We have enjoyed bright days in early spring here on the coast of Maine. The sun delivers a punch for the first time in six months. But the wind has its power, too.
Yesterday, a cold, cold wind blew fiercely in from the northeast. My daffodils bent sideways and whipped back and forth, as though they were buffeted by a very Euroclydon from our antique past, by the levanter that shipwrecked St. Paul.
I took yesterday off from writing my book about my past, about my poet father and how his lyricism contributed to Channa’s and my conversions from Judaism to Christianity, and I drove the three miles to Popham Beach.

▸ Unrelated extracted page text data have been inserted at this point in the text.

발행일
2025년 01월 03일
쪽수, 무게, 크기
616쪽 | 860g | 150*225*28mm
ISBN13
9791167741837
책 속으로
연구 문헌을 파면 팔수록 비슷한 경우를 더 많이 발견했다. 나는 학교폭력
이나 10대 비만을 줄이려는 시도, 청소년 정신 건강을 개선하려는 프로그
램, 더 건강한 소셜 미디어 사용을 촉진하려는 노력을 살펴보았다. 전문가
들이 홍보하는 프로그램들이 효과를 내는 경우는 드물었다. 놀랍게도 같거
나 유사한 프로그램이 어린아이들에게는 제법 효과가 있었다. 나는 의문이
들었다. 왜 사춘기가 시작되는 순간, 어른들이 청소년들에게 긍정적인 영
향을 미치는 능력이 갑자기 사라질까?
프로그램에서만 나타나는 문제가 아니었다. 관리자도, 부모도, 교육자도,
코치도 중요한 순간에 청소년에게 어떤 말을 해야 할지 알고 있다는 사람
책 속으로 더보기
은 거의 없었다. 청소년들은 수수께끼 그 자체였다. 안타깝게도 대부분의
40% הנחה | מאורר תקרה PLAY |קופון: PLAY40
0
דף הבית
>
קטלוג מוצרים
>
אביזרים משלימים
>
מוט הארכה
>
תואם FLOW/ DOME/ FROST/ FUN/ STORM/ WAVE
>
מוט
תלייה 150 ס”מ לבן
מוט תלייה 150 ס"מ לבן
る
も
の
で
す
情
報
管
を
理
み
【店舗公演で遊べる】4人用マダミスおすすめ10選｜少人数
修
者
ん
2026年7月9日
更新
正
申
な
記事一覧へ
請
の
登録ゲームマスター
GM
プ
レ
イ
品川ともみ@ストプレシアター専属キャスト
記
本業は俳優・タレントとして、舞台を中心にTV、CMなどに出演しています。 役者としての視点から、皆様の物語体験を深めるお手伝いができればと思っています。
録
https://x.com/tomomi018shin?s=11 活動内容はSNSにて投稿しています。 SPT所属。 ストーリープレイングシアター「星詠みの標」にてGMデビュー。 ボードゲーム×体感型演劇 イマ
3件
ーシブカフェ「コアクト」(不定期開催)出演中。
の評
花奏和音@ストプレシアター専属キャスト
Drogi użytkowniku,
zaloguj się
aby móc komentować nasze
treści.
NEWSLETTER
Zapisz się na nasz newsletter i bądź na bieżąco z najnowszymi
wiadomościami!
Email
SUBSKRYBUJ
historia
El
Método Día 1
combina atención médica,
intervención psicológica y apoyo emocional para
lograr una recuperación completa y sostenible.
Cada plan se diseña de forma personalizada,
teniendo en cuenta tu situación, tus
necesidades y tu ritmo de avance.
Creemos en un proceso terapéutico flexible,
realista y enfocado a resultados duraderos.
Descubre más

Popham Beach is a swath of sand, miles long in both directions, rare for rocky-beach Maine. Far out, rock ledges caused the wind-whipped seas to blast up in white furies. Two-and-a-half miles out from the beach is Sequin Island, topped by Maine’s tallest and second commissioned lighthouse, commissioned by George Washington back in the past, in 1795.
For beach-goers, at least when the tide is dead low, there is a rocky islet, called Fox Island, which one can reach by foot, but you had better watch the tide carefully for it comes in fast, and people have been arrested by its sweep and then have been trapped on Fox Island.
You had better watch your own past carefully, too, otherwise you may be arrested in the past and trapped by a crime you wish to deny.
As I drove to the beach, I put into the CD player the original cast disk of The Fantastiks, which my college had done the year before I arrived as a freshman actor, and which Dad and I had seen there together several nights in a row. I opened my roof for the first time since winter, and I cranked up the music very loud. I sang along with Try to Remember—I am not a skillful singer—and when we got to It Depends on What You Pay, sung by Jerry Orbach as El Gallo, I sang that, too.
At the last note of that clever song, there is a rousing cheer by the two fathers and by El Gallo, who has sold the fathers on the idea of the abduction, for which he uses the word rape…"It’s short and businesslike.” Stirred, like El Gallo and the two fathers, I punched the air and cheered. Yes!
In that instant, suddenly, I was my father.
That song had tickled my father’s fancy, and he had punched the air and cheered, too, with exactly the gesture and the intonation I used.
My cheer was so much his, I was him.
When I arrived at the beach, I shut down the music and sat quivering in my car. Far from getting a break from Dad, I was still at least half him. This thought blasted through me. I had just been my father, because of a gesture…and he, long dead.
Then another thought blasted in. Perhaps Dad had used that gesture and intonation because he had seen his father use it, too, back in his father’s day. And I wondered—had Dad’s father used that same gesture and intonation because he had seen his father use it, too, in the even farther-back day?
Then I was slammed by a really big thought-blast.
If a gesture can be so evocative as to take me, in an instant, back a generation, or even back several generations, then might a gesture take me back even farther than that? Might a gesture take me back to my deepest known ancestor?
Could I trace that same gesture all the way back to Eberhart the Noble in 1281?
Might Eberhart the Noble have gestured in that same way when he rose from his knees before the Holy Roman Emperor, and stepped backwards away from the throne and then through the throne room door? Then might he have looked at the new ducal seal in his hand, which had just been granted to him by the Emperor and which had made him the first Duke of Württemberg, at his age of fifteen? Might he have pumped his fist in the air in the same way as I had pumped mine, and used that same expression…Yes!
As I sat in my car before walking out onto the beach, my emotional inhabitation of my father diminished, and so my mind came more into play than my heart. Here’s what I pondered: if a mere gesture can do this, then what about sin? Can sin, too, do a snap-back?
I sin today. I sin in a way that copies my father’s sin. Did my father sin in a way that copied his father’s sin…and so on backwards in time?
Forefather Adam lied to God, and he accused Eve, thereby disrespecting his wife. I disrespect my wife sometimes, accusing her of faults which—truly—are my own, not hers. I duck my responsibility to love and to touch her, as I am enjoined by God to do, with a chrism of sacramental grace. When I disrespect her this way, I do not honor her need for true, straight-forward, and timely communication, along with direction, during our spiritual passage.
Does this--my sin--snap me back, in an instant, all the way to Adam, and to his hiding in the Garden, and to his lie?
Could I be responsible for the Fall?
My defense attorney stands up and places himself before the judge. “No, no,” is what he says. His strategy has been to use the SODDI defense.
“Some Other Dude Did It.”
That’s his strategy.
“No, no. Not he.”
[“The SODDI Defense” was originally posted in April 2013.]